Podzielę się z Wami fajną stronę o nowej muzyce. Śledzę ja od czasów kiedy mieszkałam w Londynie. Polega na tym, że edytor działu codziennie prezentuje nowego artystę muzycznego. To coś dla mnie na czasy kiedy jestem znudzona tym co znam, szukam nowych wrażeń i mam więcej czasu. I nudzi mnie techno. Słuchanie uzupełniam czytaniem i jest to mój ulubiony czas spędzania samotnych wieczorów.
Strona jest częścią dużej gazety w wersji online The Guardian i nazywa się New Band of the Day. Już od dobrych 6 lat jestem pod wielkim wrażeniem jakości prezentowanej tam muzyki, choć często nie jest to po prostu moja bajka, bo autor cyklu nie ogranicza się pod względem gatunków. Prezentacja w tym dziale gwarantuje muzykom sukces, bo są to zawsze zespoły, które maja na swoim koncie najwyżej EPkę lub tylko kilka kawałków.
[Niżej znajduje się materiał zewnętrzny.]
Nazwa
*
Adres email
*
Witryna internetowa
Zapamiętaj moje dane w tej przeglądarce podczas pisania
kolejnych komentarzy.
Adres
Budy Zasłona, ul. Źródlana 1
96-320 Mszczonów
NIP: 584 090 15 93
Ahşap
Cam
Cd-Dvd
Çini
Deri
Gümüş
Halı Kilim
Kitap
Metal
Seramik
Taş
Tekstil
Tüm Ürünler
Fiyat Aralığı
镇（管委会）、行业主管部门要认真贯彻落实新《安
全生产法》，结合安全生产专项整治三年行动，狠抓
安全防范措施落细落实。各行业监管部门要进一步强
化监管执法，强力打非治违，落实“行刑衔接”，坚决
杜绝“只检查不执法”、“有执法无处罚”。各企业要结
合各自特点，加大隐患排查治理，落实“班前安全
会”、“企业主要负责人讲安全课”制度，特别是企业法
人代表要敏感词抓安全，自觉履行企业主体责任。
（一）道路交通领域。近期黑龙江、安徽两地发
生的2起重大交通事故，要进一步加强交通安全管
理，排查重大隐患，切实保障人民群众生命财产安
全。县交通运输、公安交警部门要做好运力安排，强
Muzyce, teraz już tylko z Soundcloud, a kiedyś większość z Myspace, towarzyszy krótki opis. Ja się ograniczam do podsumowania, które jest dosyć zabawne.
Przykład:
The buzz: „Luscious, luminous, lilting lullabies” – New York Times.
The truth: Ladies and gennulmen, it’s… Arcade Haim.
Most likely to: Create pop magic.
Least likely to: Cook meth.
What to buy: Wildewoman is released on March 31 via PIAS.
File next to: Voice of the Beehive, Haim, Pierces, Arcade Fire.
albo:
The buzz: „Crisp and kinetic lo-fi garage-pop jams…Dream city” – Stereogum.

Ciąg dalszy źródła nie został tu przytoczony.